Kanuni Sultan Süleyman 1534’te Bağdat’ı fethedince yazdığı ve Sultan’a sunduğu kaside de Fuzuli’nin o yıllar arasını Bağdat ve çevresinde geçirdiğini gösterirken, “Leyla ile Mecnun”, “Beng ü Bade”, “Hadikatü’s-süeda”, “Rind ve Zahid”, “Sıhhat ve Maraz” ve “Muamma Risalesi”, Fuzuli’nin başlıca eserlerinin bir kısmını oluşturdu.
“Leyla ile Mecnun” hikayesini mesnevi olarak kaleme aldı
Doğu’nun en büyük aşk efsanelerinden biri olan “Leyla ile Mecnun” hikayesini mesnevi olarak kaleme alan, 16’ncı yüzyıl divan şairi Fuzuli, edebiyat tarihçileri tarafından divan şiirinin edasını dönüştüren şair olarak nitelendirildi.

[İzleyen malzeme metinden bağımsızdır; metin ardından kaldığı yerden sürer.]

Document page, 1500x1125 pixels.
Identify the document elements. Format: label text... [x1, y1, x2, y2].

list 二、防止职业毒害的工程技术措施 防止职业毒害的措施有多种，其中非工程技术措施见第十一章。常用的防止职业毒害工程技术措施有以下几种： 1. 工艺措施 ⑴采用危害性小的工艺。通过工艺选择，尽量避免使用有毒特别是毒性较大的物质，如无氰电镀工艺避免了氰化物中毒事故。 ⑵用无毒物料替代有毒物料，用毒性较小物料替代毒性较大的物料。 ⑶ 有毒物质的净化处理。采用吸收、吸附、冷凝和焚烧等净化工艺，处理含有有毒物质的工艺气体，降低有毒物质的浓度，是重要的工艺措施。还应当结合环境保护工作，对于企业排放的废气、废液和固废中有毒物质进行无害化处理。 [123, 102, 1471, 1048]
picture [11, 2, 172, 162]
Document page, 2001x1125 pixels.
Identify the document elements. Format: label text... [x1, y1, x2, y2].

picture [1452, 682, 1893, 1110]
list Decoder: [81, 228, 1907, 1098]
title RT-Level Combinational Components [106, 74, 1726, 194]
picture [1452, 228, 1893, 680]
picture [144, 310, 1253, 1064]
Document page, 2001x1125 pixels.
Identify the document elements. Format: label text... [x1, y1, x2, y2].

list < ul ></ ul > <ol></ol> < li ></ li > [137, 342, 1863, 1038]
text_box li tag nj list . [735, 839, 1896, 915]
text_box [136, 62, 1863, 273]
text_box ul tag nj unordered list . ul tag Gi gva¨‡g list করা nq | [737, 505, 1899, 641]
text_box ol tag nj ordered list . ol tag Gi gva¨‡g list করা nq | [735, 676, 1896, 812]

Türkçe sevgisi ve bilinciyle şiir dünyasını yoğuran Fuzuli, nesilden nesle aktarılan ve beşeri aşktan ilahi aşka uzanan tasavvuf yolculuğunun en önemli hikayesi olan Leyla ile Mecnun’un, yüzyıllar boyunca Türkçe okunmasını sağladı.
Yalın ve berrak bir Türkçe ile yazdığı şiirler ve eserleri günümüzde de Türkçe konuşulan coğrafyalarda ezberlenip okunmaya devam eden şair, Türkçe’nin yanı sıra Farsça ve Arapçada da divanlar kaleme aldı.
“Aşık-ı sadık benem Mecnunun ancak adı var”
“Aşk ve ıstırap şairi” Fuzuli, şiirlerinde lirizmin esasını, aşkın elemlerini ve yalnızlığın acılarını dile getirdi.
Ahmet Hamdi Tanpınar’a göre, şiiri sadece kalbe ait bir macera sayan şair, “Menim tek hiç kim zar u perişan olmasın ya Rab/Esir-i derd-i aşk ü dağ-i hicran olmasın ya Rab” dizeleri, ıstırabı şair için yaşanacak tek iklim gibi görmesini doğrulayan bir unsur oldu.
“Leyla ile Mecnun” mesnevisinin, şairin kendi öyküsü olduğuna işaret eden Tanpınar, “Bende Mecnundan füzun aşıklık istidadı var/Aşık-ı sadık benem Mecnunun ancak adı var” dizilerini de “Fuzuli’de her şey ‘ben’in etrafında toplanır ve oradan hareket ederek dünyasını yakalar.” ifadesiyle açıkladı.
Şair, naat türündeki meşhur şiiri “Su Kasidesi”nde ise Hazreti Muhammed’e duyduğu derin sevgiyle birlikte, suya duyulan hasret ve aşk temalarına yer verdi.
“Hadikatü’s-Süeda”, yine şaire ait “Divan” ve “Leyla ile Mecnun” kadar meşhur bir eser olurken, İslam tarihinde önemli bir yeri olan ve Hazreti Hüseyin’in şehit edilişi merkeze alınarak şekillendirilen “Kerbela” hadisesi de Türk edebiyat tarihindeki maktel geleneğinin en iyi örneği olarak kabul gördü.
Fuzuli, kesin tarihi bilinmemekle birlikte, rivayetlere göre 1556’da Kerbela’da vefat etti.